[Data excerpts]
BEGIN

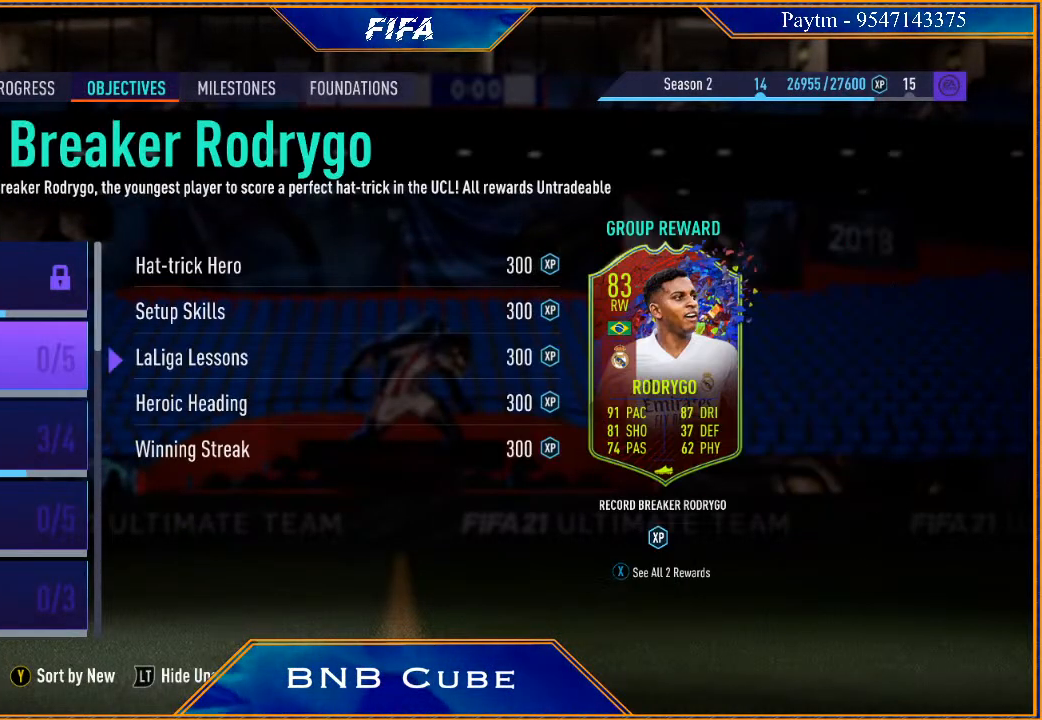
{"buttons": [], "left_stick": "center", "right_stick": "center", "events": []}
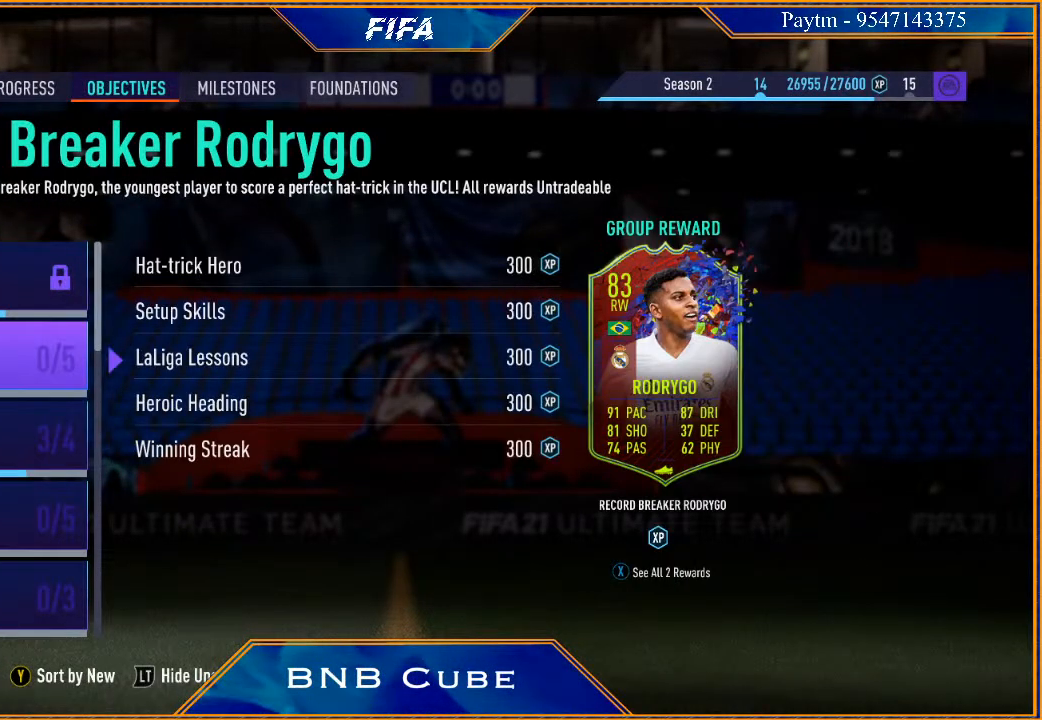
{"buttons": [], "left_stick": "center", "right_stick": "center", "events": []}
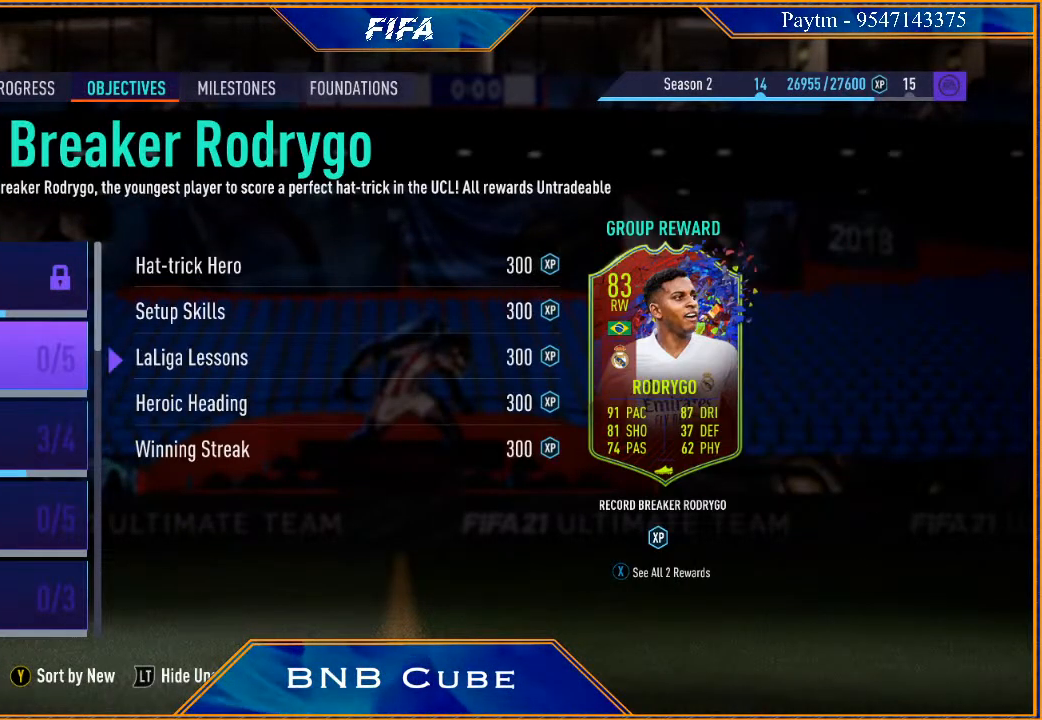
{"buttons": [], "left_stick": "center", "right_stick": "center", "events": []}
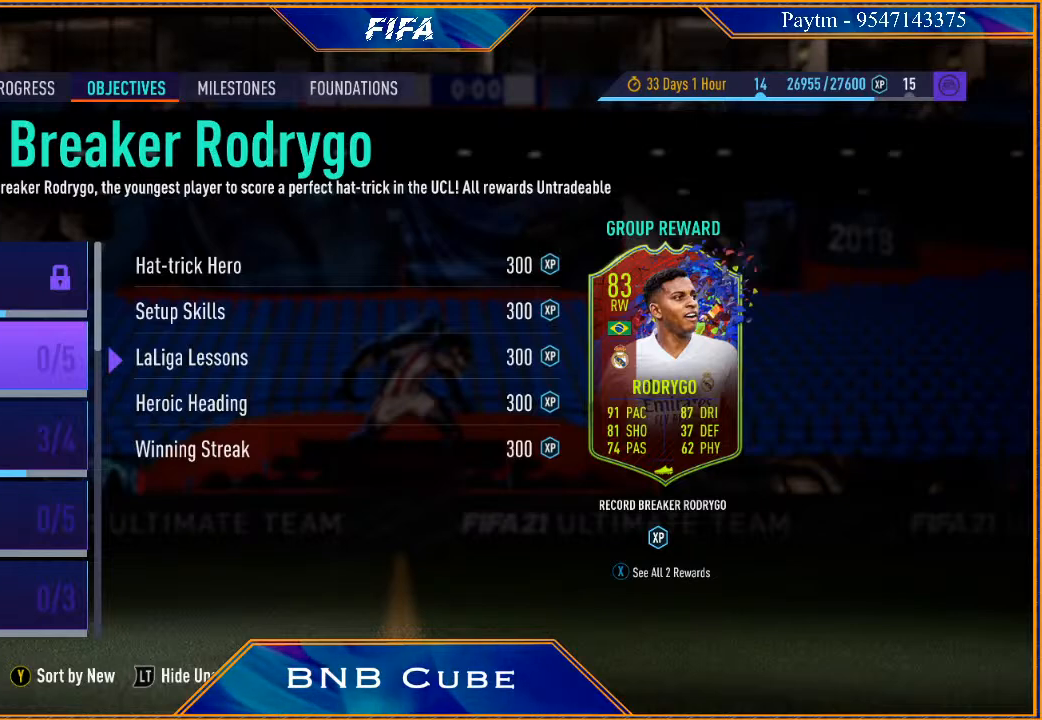
{"buttons": [], "left_stick": "center", "right_stick": "center", "events": []}
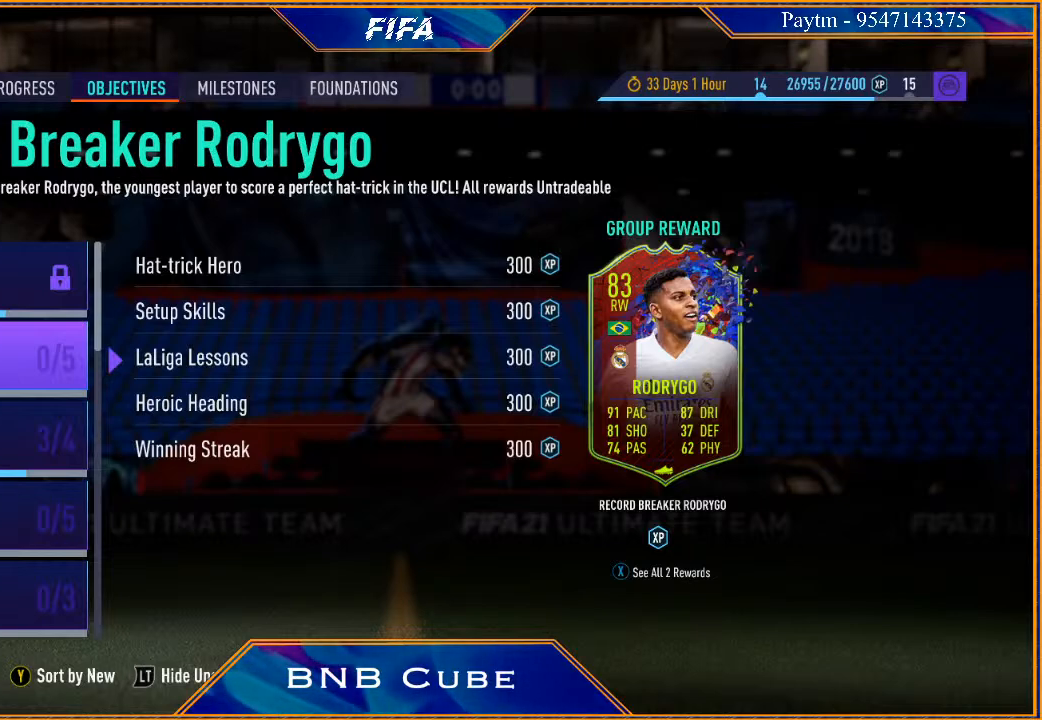
{"buttons": [], "left_stick": "center", "right_stick": "center", "events": []}
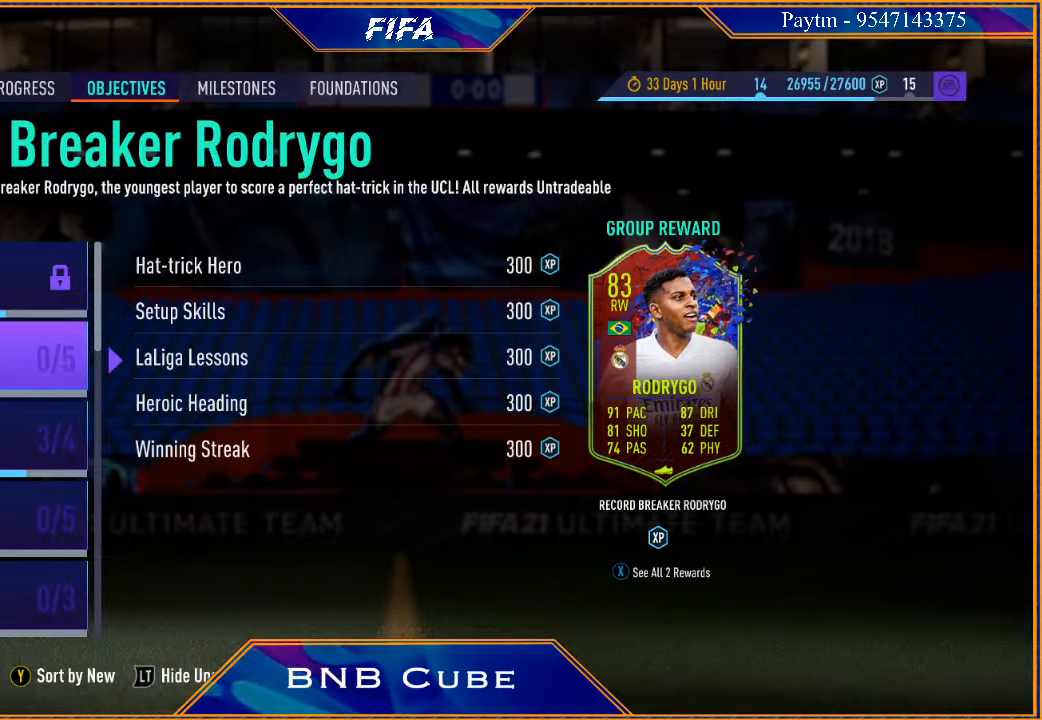
{"buttons": [], "left_stick": "down", "right_stick": "center", "events": [[367, "left_stick", "down"]]}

END

**Try it**
The data above must be reproduced exactly, without any of its pictures.

**Your solution**
{"buttons": [], "left_stick": "center", "right_stick": "center", "events": []}
{"buttons": [], "left_stick": "center", "right_stick": "center", "events": []}
{"buttons": [], "left_stick": "center", "right_stick": "center", "events": []}
{"buttons": [], "left_stick": "center", "right_stick": "center", "events": []}
{"buttons": [], "left_stick": "center", "right_stick": "center", "events": []}
{"buttons": [], "left_stick": "down", "right_stick": "center", "events": [[367, "left_stick", "down"]]}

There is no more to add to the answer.